REQUIRED ACTION:
Collect each line from the rows below that contains the word "during".

++++

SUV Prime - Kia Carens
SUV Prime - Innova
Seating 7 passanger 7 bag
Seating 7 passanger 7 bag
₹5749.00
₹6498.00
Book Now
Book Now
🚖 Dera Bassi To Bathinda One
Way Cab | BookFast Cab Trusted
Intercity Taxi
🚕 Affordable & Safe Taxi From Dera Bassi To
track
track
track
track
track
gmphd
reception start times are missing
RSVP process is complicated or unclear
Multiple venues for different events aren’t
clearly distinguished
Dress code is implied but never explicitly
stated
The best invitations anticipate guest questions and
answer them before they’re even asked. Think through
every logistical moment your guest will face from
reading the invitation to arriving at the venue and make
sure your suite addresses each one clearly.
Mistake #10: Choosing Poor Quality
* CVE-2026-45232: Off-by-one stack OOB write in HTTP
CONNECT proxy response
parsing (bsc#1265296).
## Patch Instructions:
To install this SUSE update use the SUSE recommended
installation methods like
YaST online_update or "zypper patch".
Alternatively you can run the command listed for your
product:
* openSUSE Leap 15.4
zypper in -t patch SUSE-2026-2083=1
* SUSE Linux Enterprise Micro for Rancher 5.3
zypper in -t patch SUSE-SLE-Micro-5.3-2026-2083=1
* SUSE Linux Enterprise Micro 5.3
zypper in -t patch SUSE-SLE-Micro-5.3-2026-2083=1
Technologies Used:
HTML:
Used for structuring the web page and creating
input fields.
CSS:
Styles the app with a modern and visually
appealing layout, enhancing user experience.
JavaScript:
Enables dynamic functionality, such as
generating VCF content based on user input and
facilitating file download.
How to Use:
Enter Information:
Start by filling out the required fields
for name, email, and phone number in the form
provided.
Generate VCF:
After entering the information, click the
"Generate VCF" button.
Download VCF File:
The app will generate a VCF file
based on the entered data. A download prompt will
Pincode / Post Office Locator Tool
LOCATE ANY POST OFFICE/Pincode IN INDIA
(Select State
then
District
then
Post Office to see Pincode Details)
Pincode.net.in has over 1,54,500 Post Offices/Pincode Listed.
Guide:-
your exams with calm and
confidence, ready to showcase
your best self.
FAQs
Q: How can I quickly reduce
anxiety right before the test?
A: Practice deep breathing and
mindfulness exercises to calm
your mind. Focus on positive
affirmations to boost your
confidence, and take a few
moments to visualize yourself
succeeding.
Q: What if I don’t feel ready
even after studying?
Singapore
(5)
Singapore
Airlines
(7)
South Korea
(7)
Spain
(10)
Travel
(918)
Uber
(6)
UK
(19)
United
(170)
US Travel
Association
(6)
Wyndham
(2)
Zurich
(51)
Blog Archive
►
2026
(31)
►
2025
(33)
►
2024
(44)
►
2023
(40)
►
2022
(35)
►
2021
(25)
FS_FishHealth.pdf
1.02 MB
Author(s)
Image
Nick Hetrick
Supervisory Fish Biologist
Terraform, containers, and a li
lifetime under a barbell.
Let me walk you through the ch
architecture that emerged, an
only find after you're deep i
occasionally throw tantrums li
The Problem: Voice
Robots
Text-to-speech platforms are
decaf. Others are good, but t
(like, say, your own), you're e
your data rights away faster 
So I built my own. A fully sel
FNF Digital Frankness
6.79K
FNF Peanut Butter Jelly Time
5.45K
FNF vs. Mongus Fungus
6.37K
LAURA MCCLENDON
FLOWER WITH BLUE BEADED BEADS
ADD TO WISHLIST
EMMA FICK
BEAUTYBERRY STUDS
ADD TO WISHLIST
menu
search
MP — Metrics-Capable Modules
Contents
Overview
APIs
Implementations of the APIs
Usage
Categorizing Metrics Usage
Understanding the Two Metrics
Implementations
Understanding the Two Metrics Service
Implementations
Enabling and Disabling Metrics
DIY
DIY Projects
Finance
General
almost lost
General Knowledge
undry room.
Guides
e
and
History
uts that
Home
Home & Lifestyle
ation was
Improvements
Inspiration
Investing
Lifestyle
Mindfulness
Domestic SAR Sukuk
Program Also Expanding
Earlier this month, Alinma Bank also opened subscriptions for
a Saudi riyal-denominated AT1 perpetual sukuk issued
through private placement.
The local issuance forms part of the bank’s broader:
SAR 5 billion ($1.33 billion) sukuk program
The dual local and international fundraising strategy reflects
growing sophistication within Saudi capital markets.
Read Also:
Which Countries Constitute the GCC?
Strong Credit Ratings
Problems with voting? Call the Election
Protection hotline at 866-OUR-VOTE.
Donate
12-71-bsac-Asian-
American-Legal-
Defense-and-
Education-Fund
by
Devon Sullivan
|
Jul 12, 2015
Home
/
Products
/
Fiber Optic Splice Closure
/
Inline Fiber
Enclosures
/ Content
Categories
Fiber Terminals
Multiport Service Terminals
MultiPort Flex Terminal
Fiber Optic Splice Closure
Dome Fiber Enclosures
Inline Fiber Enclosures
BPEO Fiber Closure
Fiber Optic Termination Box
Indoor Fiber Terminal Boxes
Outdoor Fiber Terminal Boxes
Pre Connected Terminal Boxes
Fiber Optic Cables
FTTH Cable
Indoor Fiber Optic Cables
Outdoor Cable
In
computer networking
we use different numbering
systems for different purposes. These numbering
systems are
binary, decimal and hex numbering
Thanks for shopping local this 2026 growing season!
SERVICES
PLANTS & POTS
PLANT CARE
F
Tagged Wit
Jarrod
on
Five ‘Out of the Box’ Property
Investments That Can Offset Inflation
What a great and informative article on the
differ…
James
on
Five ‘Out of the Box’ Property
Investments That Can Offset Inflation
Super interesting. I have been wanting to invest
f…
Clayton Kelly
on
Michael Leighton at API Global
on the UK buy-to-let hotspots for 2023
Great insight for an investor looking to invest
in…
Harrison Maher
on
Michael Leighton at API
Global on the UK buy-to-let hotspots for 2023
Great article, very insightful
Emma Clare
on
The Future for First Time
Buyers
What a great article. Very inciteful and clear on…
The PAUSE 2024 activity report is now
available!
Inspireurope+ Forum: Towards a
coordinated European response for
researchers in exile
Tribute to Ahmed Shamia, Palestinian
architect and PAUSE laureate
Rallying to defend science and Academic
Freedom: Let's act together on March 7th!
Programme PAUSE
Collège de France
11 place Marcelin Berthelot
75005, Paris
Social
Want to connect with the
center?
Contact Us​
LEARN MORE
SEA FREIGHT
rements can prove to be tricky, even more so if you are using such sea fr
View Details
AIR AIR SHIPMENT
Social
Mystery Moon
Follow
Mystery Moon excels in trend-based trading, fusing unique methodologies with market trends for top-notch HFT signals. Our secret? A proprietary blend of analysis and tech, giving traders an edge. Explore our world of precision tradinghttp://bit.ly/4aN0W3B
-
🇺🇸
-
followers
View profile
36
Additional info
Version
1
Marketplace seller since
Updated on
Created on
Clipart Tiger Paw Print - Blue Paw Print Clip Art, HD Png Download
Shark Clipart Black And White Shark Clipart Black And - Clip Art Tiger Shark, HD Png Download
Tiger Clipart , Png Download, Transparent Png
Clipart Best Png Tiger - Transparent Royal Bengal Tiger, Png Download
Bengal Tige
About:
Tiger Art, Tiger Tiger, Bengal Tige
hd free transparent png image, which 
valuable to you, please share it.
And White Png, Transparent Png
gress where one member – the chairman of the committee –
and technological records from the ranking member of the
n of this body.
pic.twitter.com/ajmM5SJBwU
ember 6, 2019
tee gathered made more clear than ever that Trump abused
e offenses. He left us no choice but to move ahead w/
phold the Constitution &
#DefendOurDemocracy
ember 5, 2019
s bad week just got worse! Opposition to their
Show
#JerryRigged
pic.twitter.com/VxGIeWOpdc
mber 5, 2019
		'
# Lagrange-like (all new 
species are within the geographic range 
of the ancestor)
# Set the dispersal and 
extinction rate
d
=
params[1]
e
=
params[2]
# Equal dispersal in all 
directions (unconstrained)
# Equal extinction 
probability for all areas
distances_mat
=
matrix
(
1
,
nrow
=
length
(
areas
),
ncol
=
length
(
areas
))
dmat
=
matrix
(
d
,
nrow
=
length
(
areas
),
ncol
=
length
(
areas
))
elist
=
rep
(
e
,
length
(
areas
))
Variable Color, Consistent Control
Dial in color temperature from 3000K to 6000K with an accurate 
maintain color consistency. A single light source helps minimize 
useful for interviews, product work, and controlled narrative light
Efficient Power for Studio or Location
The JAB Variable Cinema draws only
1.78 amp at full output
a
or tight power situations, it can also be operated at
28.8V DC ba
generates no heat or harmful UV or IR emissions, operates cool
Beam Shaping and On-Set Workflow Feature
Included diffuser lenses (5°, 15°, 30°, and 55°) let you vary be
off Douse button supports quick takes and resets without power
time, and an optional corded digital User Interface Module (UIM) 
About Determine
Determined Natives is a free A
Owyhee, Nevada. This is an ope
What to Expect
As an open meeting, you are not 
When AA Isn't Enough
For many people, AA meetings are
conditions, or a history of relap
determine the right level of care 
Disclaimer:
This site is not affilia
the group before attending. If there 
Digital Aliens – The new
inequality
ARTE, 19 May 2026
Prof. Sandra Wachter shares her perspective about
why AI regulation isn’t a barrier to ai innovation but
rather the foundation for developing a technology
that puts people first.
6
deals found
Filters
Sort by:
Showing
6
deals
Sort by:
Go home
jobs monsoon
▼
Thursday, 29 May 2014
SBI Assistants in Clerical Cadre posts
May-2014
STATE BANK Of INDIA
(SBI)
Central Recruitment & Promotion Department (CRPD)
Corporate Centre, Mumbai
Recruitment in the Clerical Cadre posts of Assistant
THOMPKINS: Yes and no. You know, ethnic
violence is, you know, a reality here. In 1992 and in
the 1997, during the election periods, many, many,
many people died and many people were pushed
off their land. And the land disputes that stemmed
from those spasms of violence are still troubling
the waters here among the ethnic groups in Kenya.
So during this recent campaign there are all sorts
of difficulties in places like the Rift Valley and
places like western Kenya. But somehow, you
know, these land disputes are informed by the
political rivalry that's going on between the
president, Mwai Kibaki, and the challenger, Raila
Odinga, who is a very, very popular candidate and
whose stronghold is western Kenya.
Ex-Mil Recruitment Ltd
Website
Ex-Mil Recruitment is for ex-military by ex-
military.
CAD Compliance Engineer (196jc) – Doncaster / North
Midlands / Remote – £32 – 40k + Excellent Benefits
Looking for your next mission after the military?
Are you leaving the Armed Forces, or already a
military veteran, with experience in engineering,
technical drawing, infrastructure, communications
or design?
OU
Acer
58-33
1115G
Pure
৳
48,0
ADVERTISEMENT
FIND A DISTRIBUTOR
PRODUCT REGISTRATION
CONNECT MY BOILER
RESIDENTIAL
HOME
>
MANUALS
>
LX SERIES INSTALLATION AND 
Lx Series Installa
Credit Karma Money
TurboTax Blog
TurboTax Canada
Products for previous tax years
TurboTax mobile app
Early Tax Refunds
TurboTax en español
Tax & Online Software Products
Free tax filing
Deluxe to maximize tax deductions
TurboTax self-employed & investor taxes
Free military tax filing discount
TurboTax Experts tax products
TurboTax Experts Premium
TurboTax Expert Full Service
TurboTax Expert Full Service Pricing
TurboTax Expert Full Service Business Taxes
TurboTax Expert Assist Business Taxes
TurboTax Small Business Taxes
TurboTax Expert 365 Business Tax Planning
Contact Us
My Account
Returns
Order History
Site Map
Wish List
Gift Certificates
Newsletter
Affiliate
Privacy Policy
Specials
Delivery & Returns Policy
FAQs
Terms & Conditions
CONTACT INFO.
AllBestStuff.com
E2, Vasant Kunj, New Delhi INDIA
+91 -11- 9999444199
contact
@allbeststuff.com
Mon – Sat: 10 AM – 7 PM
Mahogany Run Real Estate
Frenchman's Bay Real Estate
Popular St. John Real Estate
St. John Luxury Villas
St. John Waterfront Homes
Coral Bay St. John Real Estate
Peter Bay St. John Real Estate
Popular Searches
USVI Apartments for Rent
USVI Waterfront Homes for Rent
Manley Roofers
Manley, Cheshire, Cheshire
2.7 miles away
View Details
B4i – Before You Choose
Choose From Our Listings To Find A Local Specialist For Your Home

++++

EXERCISE RESPONSE:
the 1997, during the election periods, many, many,
So during this recent campaign there are all sorts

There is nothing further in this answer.